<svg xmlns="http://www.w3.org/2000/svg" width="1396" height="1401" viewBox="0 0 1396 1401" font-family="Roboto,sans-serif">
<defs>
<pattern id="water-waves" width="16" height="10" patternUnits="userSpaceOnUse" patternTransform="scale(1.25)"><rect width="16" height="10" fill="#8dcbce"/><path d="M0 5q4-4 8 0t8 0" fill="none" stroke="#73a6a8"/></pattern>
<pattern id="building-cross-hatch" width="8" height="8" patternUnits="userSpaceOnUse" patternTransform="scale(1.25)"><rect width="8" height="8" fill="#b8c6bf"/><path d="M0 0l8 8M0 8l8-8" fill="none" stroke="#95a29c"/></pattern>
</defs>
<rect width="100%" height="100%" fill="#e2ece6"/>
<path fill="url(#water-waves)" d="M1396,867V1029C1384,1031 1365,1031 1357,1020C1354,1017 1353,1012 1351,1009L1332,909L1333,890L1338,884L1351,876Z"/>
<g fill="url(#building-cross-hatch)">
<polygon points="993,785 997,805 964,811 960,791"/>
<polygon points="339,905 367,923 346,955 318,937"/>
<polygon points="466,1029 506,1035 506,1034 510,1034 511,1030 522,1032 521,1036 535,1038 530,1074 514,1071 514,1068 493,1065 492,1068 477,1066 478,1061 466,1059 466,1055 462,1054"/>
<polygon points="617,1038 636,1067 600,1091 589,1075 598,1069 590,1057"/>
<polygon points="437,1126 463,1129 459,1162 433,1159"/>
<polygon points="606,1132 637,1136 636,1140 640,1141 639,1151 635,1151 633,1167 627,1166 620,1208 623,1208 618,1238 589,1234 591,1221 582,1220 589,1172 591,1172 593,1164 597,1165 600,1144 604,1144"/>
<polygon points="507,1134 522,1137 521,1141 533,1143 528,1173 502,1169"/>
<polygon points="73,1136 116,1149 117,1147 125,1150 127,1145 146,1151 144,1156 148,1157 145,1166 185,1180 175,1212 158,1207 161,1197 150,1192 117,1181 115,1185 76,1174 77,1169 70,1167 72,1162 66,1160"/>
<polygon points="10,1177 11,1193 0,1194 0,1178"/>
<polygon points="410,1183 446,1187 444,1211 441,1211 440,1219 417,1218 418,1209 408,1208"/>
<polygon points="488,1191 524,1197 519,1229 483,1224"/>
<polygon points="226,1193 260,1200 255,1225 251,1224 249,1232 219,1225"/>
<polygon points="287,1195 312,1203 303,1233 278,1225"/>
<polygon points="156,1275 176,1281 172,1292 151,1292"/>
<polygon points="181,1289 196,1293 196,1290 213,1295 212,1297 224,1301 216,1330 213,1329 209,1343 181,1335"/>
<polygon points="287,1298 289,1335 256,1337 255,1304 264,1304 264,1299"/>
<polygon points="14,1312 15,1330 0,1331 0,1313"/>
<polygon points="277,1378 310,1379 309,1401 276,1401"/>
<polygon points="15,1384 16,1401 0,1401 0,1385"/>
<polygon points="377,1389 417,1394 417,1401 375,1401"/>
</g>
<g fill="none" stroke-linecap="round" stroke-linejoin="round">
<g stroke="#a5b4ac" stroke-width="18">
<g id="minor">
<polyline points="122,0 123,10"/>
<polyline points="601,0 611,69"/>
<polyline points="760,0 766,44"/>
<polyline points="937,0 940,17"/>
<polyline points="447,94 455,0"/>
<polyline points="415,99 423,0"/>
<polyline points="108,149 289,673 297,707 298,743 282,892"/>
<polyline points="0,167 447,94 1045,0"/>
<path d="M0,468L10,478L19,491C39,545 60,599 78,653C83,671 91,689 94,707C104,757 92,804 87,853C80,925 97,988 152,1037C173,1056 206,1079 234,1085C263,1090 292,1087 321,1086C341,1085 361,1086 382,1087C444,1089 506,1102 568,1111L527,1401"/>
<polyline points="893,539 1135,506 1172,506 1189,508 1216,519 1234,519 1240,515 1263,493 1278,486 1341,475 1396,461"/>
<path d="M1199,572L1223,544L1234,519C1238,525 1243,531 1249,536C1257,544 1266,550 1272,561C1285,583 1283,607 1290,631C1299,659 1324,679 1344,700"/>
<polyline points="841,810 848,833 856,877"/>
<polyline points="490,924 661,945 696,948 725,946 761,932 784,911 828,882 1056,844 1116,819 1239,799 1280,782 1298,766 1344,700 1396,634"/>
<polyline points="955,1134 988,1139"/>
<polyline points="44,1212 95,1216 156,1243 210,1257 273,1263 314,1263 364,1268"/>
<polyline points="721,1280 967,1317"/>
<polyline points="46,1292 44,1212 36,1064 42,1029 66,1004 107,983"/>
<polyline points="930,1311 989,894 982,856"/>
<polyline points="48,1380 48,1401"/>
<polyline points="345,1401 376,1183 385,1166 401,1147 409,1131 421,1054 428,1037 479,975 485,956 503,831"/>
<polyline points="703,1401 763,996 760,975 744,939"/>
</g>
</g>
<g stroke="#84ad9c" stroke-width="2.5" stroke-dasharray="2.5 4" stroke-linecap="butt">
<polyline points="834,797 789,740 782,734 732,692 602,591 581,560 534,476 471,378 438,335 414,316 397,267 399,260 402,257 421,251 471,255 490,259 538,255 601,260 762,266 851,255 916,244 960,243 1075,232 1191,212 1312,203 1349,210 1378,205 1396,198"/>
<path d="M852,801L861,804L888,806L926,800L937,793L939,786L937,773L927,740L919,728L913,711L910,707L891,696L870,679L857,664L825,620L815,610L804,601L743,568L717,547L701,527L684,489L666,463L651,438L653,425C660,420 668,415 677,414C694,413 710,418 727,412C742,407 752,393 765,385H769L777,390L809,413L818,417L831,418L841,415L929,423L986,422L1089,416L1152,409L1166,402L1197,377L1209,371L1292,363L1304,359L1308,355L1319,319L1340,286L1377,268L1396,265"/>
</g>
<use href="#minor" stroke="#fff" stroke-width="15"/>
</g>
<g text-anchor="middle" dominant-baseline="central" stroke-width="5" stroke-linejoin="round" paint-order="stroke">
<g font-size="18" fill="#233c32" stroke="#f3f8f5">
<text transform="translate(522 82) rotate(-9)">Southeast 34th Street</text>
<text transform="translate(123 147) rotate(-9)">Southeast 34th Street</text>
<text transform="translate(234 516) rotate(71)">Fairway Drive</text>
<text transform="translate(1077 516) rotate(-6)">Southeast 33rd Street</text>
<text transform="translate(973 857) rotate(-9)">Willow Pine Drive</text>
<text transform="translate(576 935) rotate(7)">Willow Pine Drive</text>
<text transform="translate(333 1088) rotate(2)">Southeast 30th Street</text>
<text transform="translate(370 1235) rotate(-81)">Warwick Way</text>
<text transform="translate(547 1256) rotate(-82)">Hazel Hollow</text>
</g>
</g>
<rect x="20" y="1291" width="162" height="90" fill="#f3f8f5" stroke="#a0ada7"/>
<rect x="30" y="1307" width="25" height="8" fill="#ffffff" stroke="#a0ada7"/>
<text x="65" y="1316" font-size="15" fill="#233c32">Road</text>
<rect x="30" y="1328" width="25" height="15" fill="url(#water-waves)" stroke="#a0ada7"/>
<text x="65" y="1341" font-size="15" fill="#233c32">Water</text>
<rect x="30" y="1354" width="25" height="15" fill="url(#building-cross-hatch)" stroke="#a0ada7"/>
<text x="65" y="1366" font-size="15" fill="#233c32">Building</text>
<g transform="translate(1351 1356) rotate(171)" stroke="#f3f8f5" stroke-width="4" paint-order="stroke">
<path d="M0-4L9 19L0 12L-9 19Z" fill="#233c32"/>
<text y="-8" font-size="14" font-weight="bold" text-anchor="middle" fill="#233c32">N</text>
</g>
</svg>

* WORK REQUEST: Please transcribe the whole listing exactly as it stands.

* SOLUTION TO THIS PROBLEM:
<svg xmlns="http://www.w3.org/2000/svg" width="1396" height="1401" viewBox="0 0 1396 1401" font-family="Roboto,sans-serif">
<defs>
<pattern id="water-waves" width="16" height="10" patternUnits="userSpaceOnUse" patternTransform="scale(1.25)"><rect width="16" height="10" fill="#8dcbce"/><path d="M0 5q4-4 8 0t8 0" fill="none" stroke="#73a6a8"/></pattern>
<pattern id="building-cross-hatch" width="8" height="8" patternUnits="userSpaceOnUse" patternTransform="scale(1.25)"><rect width="8" height="8" fill="#b8c6bf"/><path d="M0 0l8 8M0 8l8-8" fill="none" stroke="#95a29c"/></pattern>
</defs>
<rect width="100%" height="100%" fill="#e2ece6"/>
<path fill="url(#water-waves)" d="M1396,867V1029C1384,1031 1365,1031 1357,1020C1354,1017 1353,1012 1351,1009L1332,909L1333,890L1338,884L1351,876Z"/>
<g fill="url(#building-cross-hatch)">
<polygon points="993,785 997,805 964,811 960,791"/>
<polygon points="339,905 367,923 346,955 318,937"/>
<polygon points="466,1029 506,1035 506,1034 510,1034 511,1030 522,1032 521,1036 535,1038 530,1074 514,1071 514,1068 493,1065 492,1068 477,1066 478,1061 466,1059 466,1055 462,1054"/>
<polygon points="617,1038 636,1067 600,1091 589,1075 598,1069 590,1057"/>
<polygon points="437,1126 463,1129 459,1162 433,1159"/>
<polygon points="606,1132 637,1136 636,1140 640,1141 639,1151 635,1151 633,1167 627,1166 620,1208 623,1208 618,1238 589,1234 591,1221 582,1220 589,1172 591,1172 593,1164 597,1165 600,1144 604,1144"/>
<polygon points="507,1134 522,1137 521,1141 533,1143 528,1173 502,1169"/>
<polygon points="73,1136 116,1149 117,1147 125,1150 127,1145 146,1151 144,1156 148,1157 145,1166 185,1180 175,1212 158,1207 161,1197 150,1192 117,1181 115,1185 76,1174 77,1169 70,1167 72,1162 66,1160"/>
<polygon points="10,1177 11,1193 0,1194 0,1178"/>
<polygon points="410,1183 446,1187 444,1211 441,1211 440,1219 417,1218 418,1209 408,1208"/>
<polygon points="488,1191 524,1197 519,1229 483,1224"/>
<polygon points="226,1193 260,1200 255,1225 251,1224 249,1232 219,1225"/>
<polygon points="287,1195 312,1203 303,1233 278,1225"/>
<polygon points="156,1275 176,1281 172,1292 151,1292"/>
<polygon points="181,1289 196,1293 196,1290 213,1295 212,1297 224,1301 216,1330 213,1329 209,1343 181,1335"/>
<polygon points="287,1298 289,1335 256,1337 255,1304 264,1304 264,1299"/>
<polygon points="14,1312 15,1330 0,1331 0,1313"/>
<polygon points="277,1378 310,1379 309,1401 276,1401"/>
<polygon points="15,1384 16,1401 0,1401 0,1385"/>
<polygon points="377,1389 417,1394 417,1401 375,1401"/>
</g>
<g fill="none" stroke-linecap="round" stroke-linejoin="round">
<g stroke="#a5b4ac" stroke-width="18">
<g id="minor">
<polyline points="122,0 123,10"/>
<polyline points="601,0 611,69"/>
<polyline points="760,0 766,44"/>
<polyline points="937,0 940,17"/>
<polyline points="447,94 455,0"/>
<polyline points="415,99 423,0"/>
<polyline points="108,149 289,673 297,707 298,743 282,892"/>
<polyline points="0,167 447,94 1045,0"/>
<path d="M0,468L10,478L19,491C39,545 60,599 78,653C83,671 91,689 94,707C104,757 92,804 87,853C80,925 97,988 152,1037C173,1056 206,1079 234,1085C263,1090 292,1087 321,1086C341,1085 361,1086 382,1087C444,1089 506,1102 568,1111L527,1401"/>
<polyline points="893,539 1135,506 1172,506 1189,508 1216,519 1234,519 1240,515 1263,493 1278,486 1341,475 1396,461"/>
<path d="M1199,572L1223,544L1234,519C1238,525 1243,531 1249,536C1257,544 1266,550 1272,561C1285,583 1283,607 1290,631C1299,659 1324,679 1344,700"/>
<polyline points="841,810 848,833 856,877"/>
<polyline points="490,924 661,945 696,948 725,946 761,932 784,911 828,882 1056,844 1116,819 1239,799 1280,782 1298,766 1344,700 1396,634"/>
<polyline points="955,1134 988,1139"/>
<polyline points="44,1212 95,1216 156,1243 210,1257 273,1263 314,1263 364,1268"/>
<polyline points="721,1280 967,1317"/>
<polyline points="46,1292 44,1212 36,1064 42,1029 66,1004 107,983"/>
<polyline points="930,1311 989,894 982,856"/>
<polyline points="48,1380 48,1401"/>
<polyline points="345,1401 376,1183 385,1166 401,1147 409,1131 421,1054 428,1037 479,975 485,956 503,831"/>
<polyline points="703,1401 763,996 760,975 744,939"/>
</g>
</g>
<g stroke="#84ad9c" stroke-width="2.5" stroke-dasharray="2.5 4" stroke-linecap="butt">
<polyline points="834,797 789,740 782,734 732,692 602,591 581,560 534,476 471,378 438,335 414,316 397,267 399,260 402,257 421,251 471,255 490,259 538,255 601,260 762,266 851,255 916,244 960,243 1075,232 1191,212 1312,203 1349,210 1378,205 1396,198"/>
<path d="M852,801L861,804L888,806L926,800L937,793L939,786L937,773L927,740L919,728L913,711L910,707L891,696L870,679L857,664L825,620L815,610L804,601L743,568L717,547L701,527L684,489L666,463L651,438L653,425C660,420 668,415 677,414C694,413 710,418 727,412C742,407 752,393 765,385H769L777,390L809,413L818,417L831,418L841,415L929,423L986,422L1089,416L1152,409L1166,402L1197,377L1209,371L1292,363L1304,359L1308,355L1319,319L1340,286L1377,268L1396,265"/>
</g>
<use href="#minor" stroke="#fff" stroke-width="15"/>
</g>
<g text-anchor="middle" dominant-baseline="central" stroke-width="5" stroke-linejoin="round" paint-order="stroke">
<g font-size="18" fill="#233c32" stroke="#f3f8f5">
<text transform="translate(522 82) rotate(-9)">Southeast 34th Street</text>
<text transform="translate(123 147) rotate(-9)">Southeast 34th Street</text>
<text transform="translate(234 516) rotate(71)">Fairway Drive</text>
<text transform="translate(1077 516) rotate(-6)">Southeast 33rd Street</text>
<text transform="translate(973 857) rotate(-9)">Willow Pine Drive</text>
<text transform="translate(576 935) rotate(7)">Willow Pine Drive</text>
<text transform="translate(333 1088) rotate(2)">Southeast 30th Street</text>
<text transform="translate(370 1235) rotate(-81)">Warwick Way</text>
<text transform="translate(547 1256) rotate(-82)">Hazel Hollow</text>
</g>
</g>
<rect x="20" y="1291" width="162" height="90" fill="#f3f8f5" stroke="#a0ada7"/>
<rect x="30" y="1307" width="25" height="8" fill="#ffffff" stroke="#a0ada7"/>
<text x="65" y="1316" font-size="15" fill="#233c32">Road</text>
<rect x="30" y="1328" width="25" height="15" fill="url(#water-waves)" stroke="#a0ada7"/>
<text x="65" y="1341" font-size="15" fill="#233c32">Water</text>
<rect x="30" y="1354" width="25" height="15" fill="url(#building-cross-hatch)" stroke="#a0ada7"/>
<text x="65" y="1366" font-size="15" fill="#233c32">Building</text>
<g transform="translate(1351 1356) rotate(171)" stroke="#f3f8f5" stroke-width="4" paint-order="stroke">
<path d="M0-4L9 19L0 12L-9 19Z" fill="#233c32"/>
<text y="-8" font-size="14" font-weight="bold" text-anchor="middle" fill="#233c32">N</text>
</g>
</svg>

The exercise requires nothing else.